I think the general approach you outline is quite feasible -- the main pro is flexibility, the main con is that it won't protect clueless users against their own ((expletive deleted)) abuses. As most users are likely to be clueless, this isn't feasible for mass consumption... but, it's fine for really leet users!-)
So to clarify, you want to have your web UI call into your web service, which in turn calls into the database?
This is exactly the path I took for a recent project and I think it was a mistake because you end up creating a lot of extra work. Here's why:
When you are coding your web service, you will create a library to wrap database calls, which is typical. No problem there.

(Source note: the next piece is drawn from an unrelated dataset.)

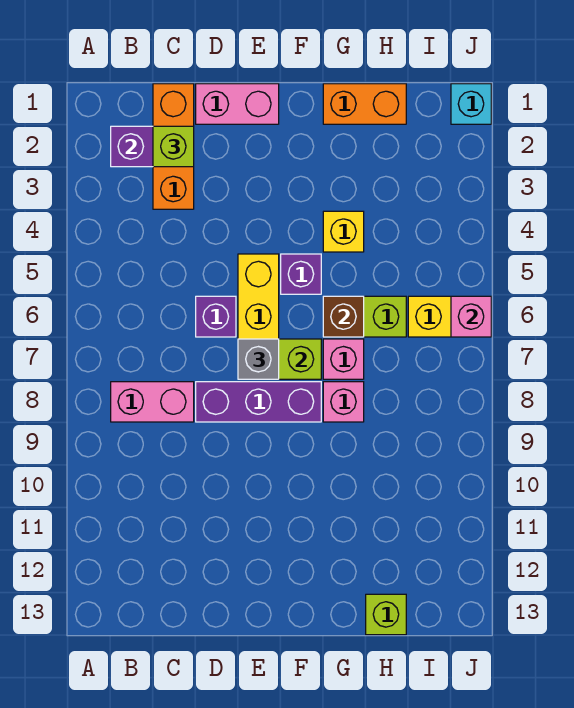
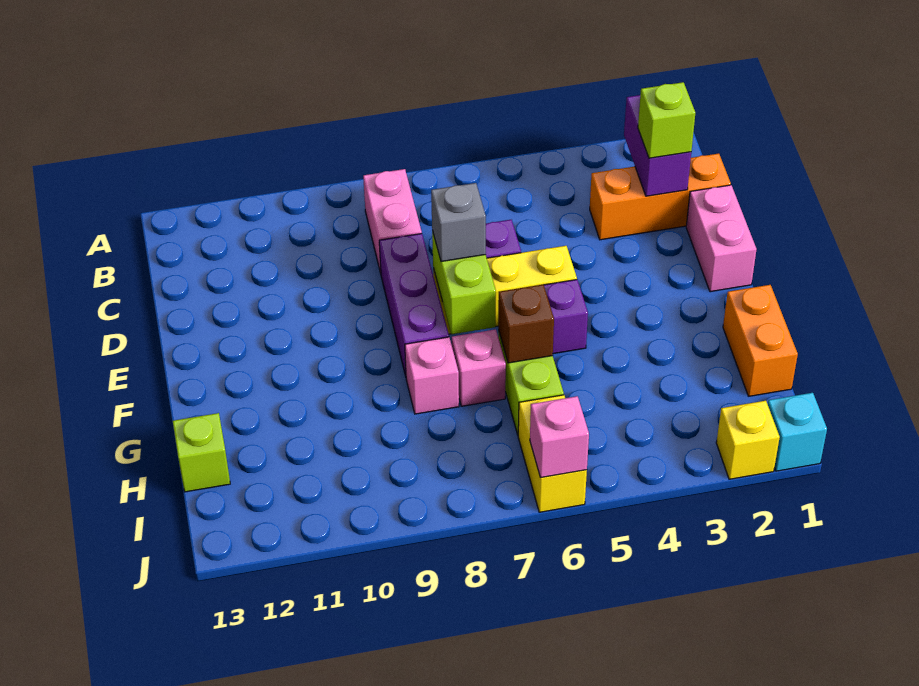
yellow 1x1 brick [323,211,364,252] -> yellow 1x1 brick moved to [716,401,780,479]

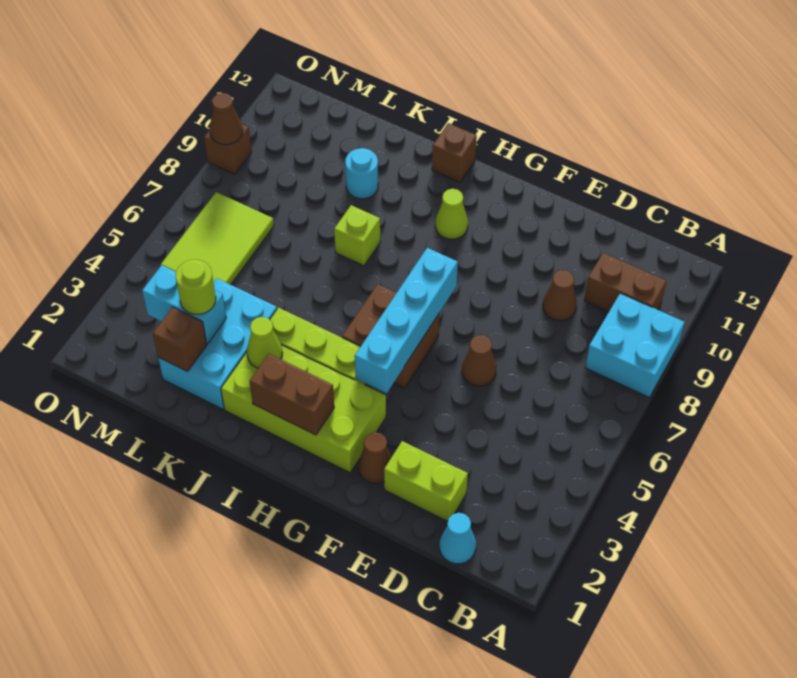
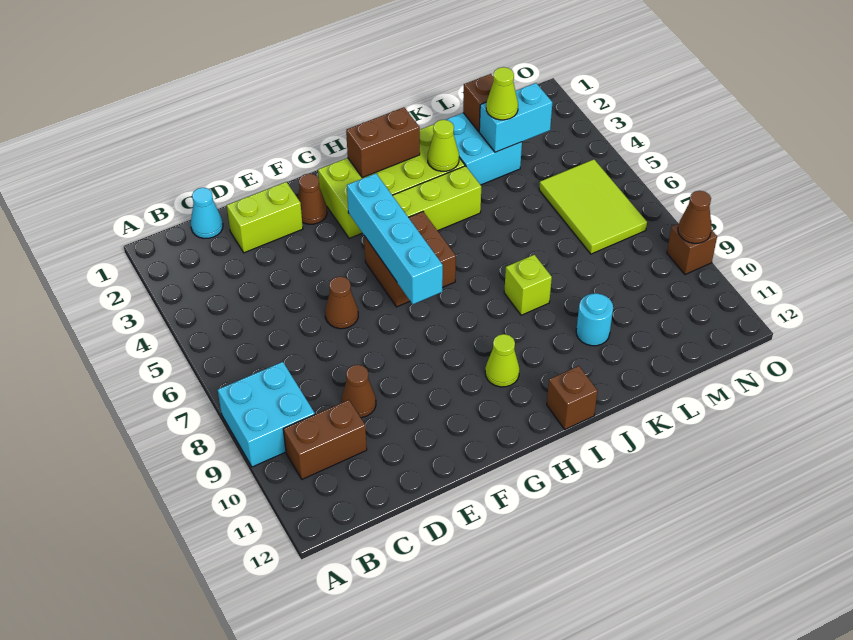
cyan 2x3 brick [158,278,277,409] -> cyan 2x2 brick [446,113,522,185]
lime 1x1 round brick [175,260,216,314] -> lime 1x1 cone [486,67,518,120]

But then when you code your web UI, you will end up creating another library to wrap calls into the REST interface... because otherwise it will get cumbersome making all the raw HTTP calls.
So you essentially created 2 data access libraries, one to wrap DB and the other to wrap the Web service calls. This basically doubles the amount of work you do, because for every operation on a resource, you will end up implementing in both libraries. This gets tiring real fast.
The simpler alternative is to create a single library that wraps access to the database, as before, then use that library from BOTH the web UI and web service.
This is assuming that your web UI and web service reside on the same network and both have direct access to the backend database server (which was the case for me). In this setup having both go directly to the database is also a lot more efficient then having the UI go through the web service.